---- Text excerpt

Delta Scan: The Future of Science and Technology, 2005-2055: Therapeutic and Research Uses of RNA Interference

Key Pages

Category:
Science and Technology

Domain:
Biology and Biotechnology

Keywords:
Biotechnology & genetics - cell biology, molecular biology, RNA, biotechnology, therapeutics, genetically modified organisms, gene silencing

Outlook:
New discoveries by cell biologists regarding the role of RNA in gene regulation have provided researchers with a powerful tool that will likely have wide-ranging impact. These discoveries have also spurred the formation of biotechnology companies aiming to develop RNA-based therapies.

Summary Analysis:
Research on RNA, the intermediary messenger molecule between DNA and protein synthesis, has long been of secondary interest compared to DNA. Discoveries in the last decade, however, have shown RNA to have a complex role in gene regulation. An especially significant discovery is that some kinds of RNA can interfere with gene expression after translation from DNA. This phenomenon of RNA interference causing 'gene silencing' is leading to a fundamental revision of the understanding of the role of RNA. In the next decade, researchers will continue to sort out the function of RNA. The research is likely to have a significant impact on models of the cell and theories about genetic regulation and inheritance, specifically by challenging the notion of the exclusive power of DNA. Researchers hypothesize that the newly discovered property of what is now called small interfering RNA (siRNA) may be to protect the cell from viruses and provide a way of achieving genomic stability. The molecule may also play a role in development, perhaps offering a way to better understand stem cells. Of perhaps even greater consequence is that scientists have already learned to harness this natural genetic machinery to experimentally 'silence' the expression of specific genes.

The implications of this biological tool for new therapeutic strategies, as well as new genetically modified organisms, are being explored by the biotechnology industry with intense interest. Some new biotechnology companies have formed primarily around the concept of developing RNA-based therapies. Notwithstanding the industry investments, some critics believe that effective clinical applications of this new discovery may be decades away at best and point to past clinical disappointments with antisense RNA therapies, which were meant to treat genetic disorders by deactivating messenger RNA from a particular gene. Furthermore, the potential therapeutic benefits are likely to be costly and difficult to administer, suggesting wealthy countries and individuals stand to benefit the most initially.

Implications:

Fundamental revision of models of the cell and theories about gene regulation and inheritance
Realignment of research interests in molecular biology to focus on fruitful new areas
Advancement of molecular biology research and biotechnology as a result of having a research tool to silence specific genes
Potential for novel forms of disease treatment

Early Indicators:

The journal Science's naming of the discovery of RNA interference as 'breakthrough of the year' in 2002
Acuity Pharmaceutical's filing with the US Food and Drug Administration in August 2004 of a new investigational drug application involving the therapeutic use of RNA interference

What to Watch:

Commercial 'gene silencing' kits for research become available.

--------
---- Study material

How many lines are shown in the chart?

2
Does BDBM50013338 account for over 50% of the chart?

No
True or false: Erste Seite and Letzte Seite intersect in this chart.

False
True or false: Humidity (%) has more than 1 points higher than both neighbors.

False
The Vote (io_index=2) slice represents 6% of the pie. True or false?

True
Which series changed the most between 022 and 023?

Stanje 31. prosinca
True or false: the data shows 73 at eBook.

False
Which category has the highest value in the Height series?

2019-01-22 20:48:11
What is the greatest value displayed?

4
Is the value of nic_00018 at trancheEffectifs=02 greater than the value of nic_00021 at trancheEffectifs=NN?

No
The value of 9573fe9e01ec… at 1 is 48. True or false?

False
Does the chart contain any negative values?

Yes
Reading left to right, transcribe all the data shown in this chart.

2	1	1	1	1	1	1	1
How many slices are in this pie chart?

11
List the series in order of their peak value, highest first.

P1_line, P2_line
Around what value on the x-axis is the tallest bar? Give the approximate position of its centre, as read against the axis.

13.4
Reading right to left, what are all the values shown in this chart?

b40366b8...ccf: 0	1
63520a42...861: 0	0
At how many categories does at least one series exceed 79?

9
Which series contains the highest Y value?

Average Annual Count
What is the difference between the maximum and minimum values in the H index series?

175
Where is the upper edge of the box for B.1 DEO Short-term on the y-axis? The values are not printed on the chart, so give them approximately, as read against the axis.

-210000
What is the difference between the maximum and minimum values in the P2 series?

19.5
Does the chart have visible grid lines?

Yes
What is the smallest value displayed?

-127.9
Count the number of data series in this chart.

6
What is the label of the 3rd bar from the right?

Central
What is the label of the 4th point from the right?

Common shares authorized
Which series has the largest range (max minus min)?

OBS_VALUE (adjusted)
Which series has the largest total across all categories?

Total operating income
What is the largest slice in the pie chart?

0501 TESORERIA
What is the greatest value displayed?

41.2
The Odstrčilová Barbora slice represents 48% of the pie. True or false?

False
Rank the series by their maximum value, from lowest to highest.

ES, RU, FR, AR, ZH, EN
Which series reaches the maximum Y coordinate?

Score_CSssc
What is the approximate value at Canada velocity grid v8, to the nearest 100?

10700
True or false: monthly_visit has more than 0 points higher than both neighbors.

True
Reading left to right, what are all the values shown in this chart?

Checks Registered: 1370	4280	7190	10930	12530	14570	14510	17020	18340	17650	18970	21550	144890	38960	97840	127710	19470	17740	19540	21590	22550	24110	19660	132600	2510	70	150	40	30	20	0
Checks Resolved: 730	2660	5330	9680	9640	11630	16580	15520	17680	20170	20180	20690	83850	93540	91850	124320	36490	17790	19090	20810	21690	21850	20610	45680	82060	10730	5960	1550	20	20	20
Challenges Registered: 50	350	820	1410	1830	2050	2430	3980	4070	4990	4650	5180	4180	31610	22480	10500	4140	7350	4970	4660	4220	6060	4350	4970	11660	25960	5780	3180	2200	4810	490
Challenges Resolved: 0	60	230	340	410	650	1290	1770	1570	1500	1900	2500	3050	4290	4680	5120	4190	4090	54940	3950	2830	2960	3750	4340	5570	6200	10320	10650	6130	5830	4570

--------

Work item
Rewrite the passage of the RNA interference text that begins with "Fundamental revision of models" and ends with "research become available.", putting "promising" where "fruitful" appears.

Your response
Fundamental revision of models of the cell and theories about gene regulation and inheritance
Realignment of research interests in molecular biology to focus on promising new areas
Advancement of molecular biology research and biotechnology as a result of having a research tool to silence specific genes
Potential for novel forms of disease treatment

Early Indicators:

The journal Science's naming of the discovery of RNA interference as 'breakthrough of the year' in 2002
Acuity Pharmaceutical's filing with the US Food and Drug Administration in August 2004 of a new investigational drug application involving the therapeutic use of RNA interference

What to Watch:

Commercial 'gene silencing' kits for research become available.